Our second article by Patricia Blasco, Sybille Guy, Sage Saxton, and Susanne Duvall presented longitudinal data on 279 children born at high risk for developmental delay because of low birth weight (LBW). These children were followed as they aged, and information was collected on both their developmental capability and their EI enrollment. Findings suggested children born LBW receiving EI services had lower overall developmental standard scores than those not in EI. Another finding was that an equal number of children across all categories of birth weight were not receiving any EI services. Implications for the identification and enrollment of the children in EI are provided by the authors.

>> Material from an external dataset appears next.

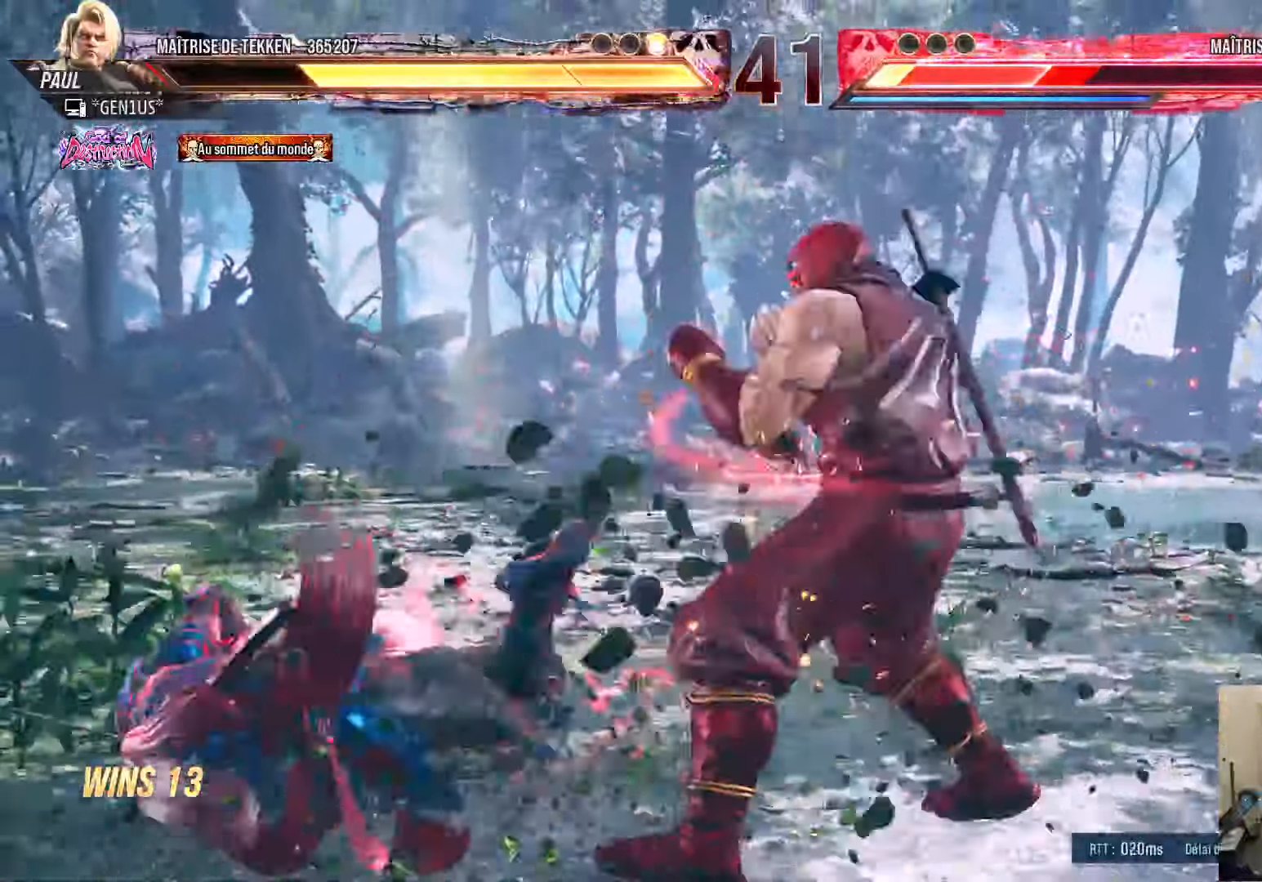
{"dt_ms": 500, "buttons": [], "left_stick": "center", "right_stick": "center", "events": [[50, "DPAD_DOWN", "down"], [67, "DPAD_RIGHT", "up"], [100, "DPAD_LEFT", "down"], [117, "DPAD_DOWN", "up"], [167, "TRIANGLE", "down"], [217, "DPAD_LEFT", "up"], [217, "TRIANGLE", "up"], [300, "SQUARE", "down"], [350, "SQUARE", "up"]]}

Harriet Able, Tracey A. West, and Chih Ing Lim used focus group methodology to identify EI practitioners' ethical concerns in daily practice. Eighty-two ECI professionals shared experiences in reaction to an EI case study that described conflicting parental and professional views about a child's services. The participants were then asked to describe their experiences with service delivery, policy implementation, ethical challenges, and the resolution strategies they used. The authors provide guidelines for ethical reflection and problem-solving strategies based on Codes of Ethics from professional organizations.

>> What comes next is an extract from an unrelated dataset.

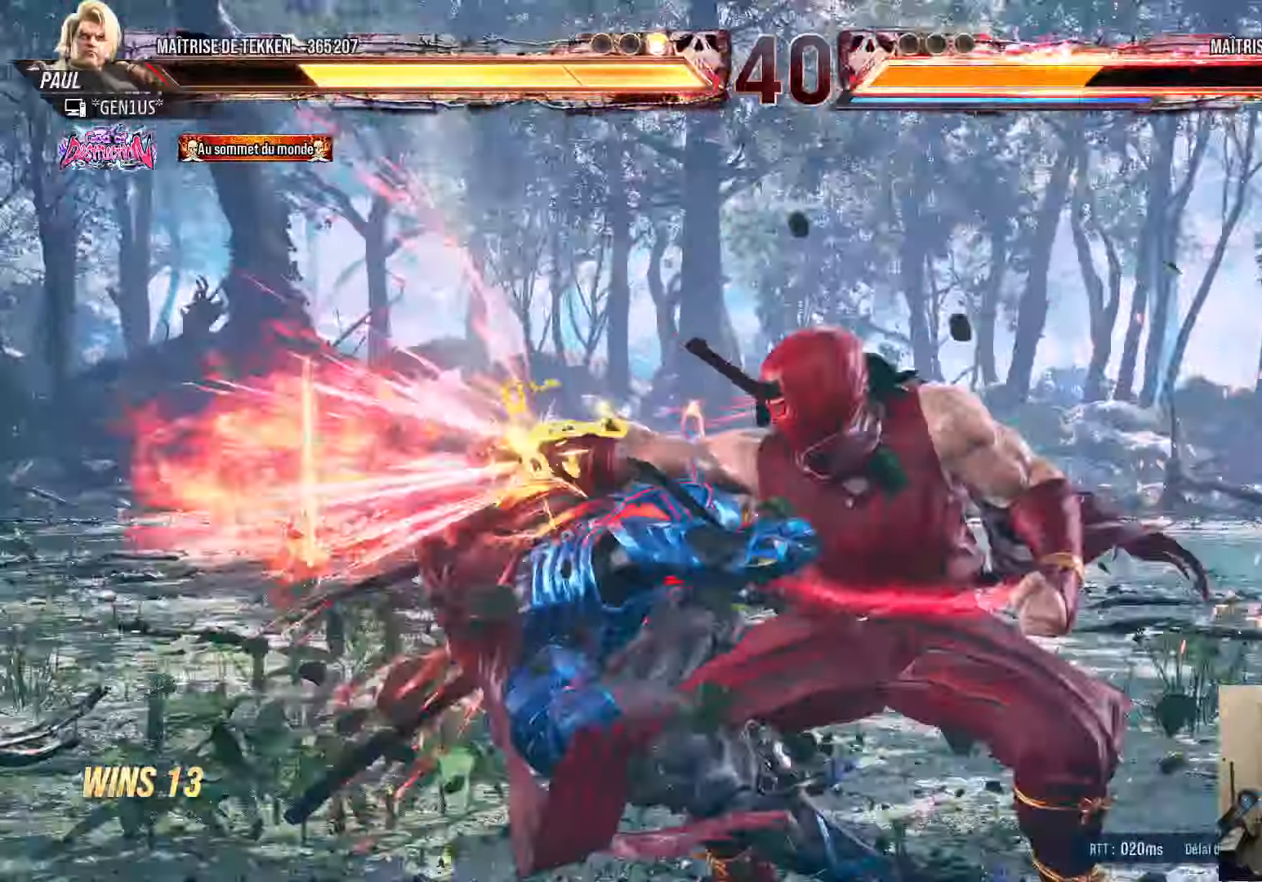
{"dt_ms": 500, "buttons": [], "left_stick": "center", "right_stick": "center", "events": []}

Li Luo, Patricia Snyder, Cinda L. Clark, and Xiumin Hong examined the use of teaching practices in China. Twenty preschool classrooms on Mainland China were observed using the prepublication version of the Teaching Pyramid Observation Tool for Preschool Classrooms (TPOT-P; Fox, Hemmeter, & Snyder, 2008). Teachers also completed the social-emotional teaching practices survey. The observations documented that the majority of teachers did not use key teaching practices associated with the Pyramid Model, nor did they develop individualized behavior plans for children with the most severe challenging behaviors. There was also no correlation between the observed implementation of the Pyramid Model and the teacher's self-report of their use of these. Implications of these results and considerations for future research are provided.
Our last article is an international submission from South Africa about the perception of caregivers about collaborations within their child's ECI program. Thilendree Kyarkanaye, Shakila Dada, and Alecia Samuels asked 64 caregivers to complete a questionnaire in their primary language about collaborations within the ECI teams in their child's program. The results suggested that caregivers understood the concept of collaboration in their intervention teams, yet collaboration was undervalued when compared with family-centered practices. Recommendations for improvement of caregiver's understanding of collaboration are outlined by the authors.
As always, I would like to thank the authors for their contributions and those Editorial Board members who provided the comprehensive reviews that resulted in the articles in this issue. I am also pleased that we have articles representing other countries, new authors, and members of the Association of University Centers on Disabilities.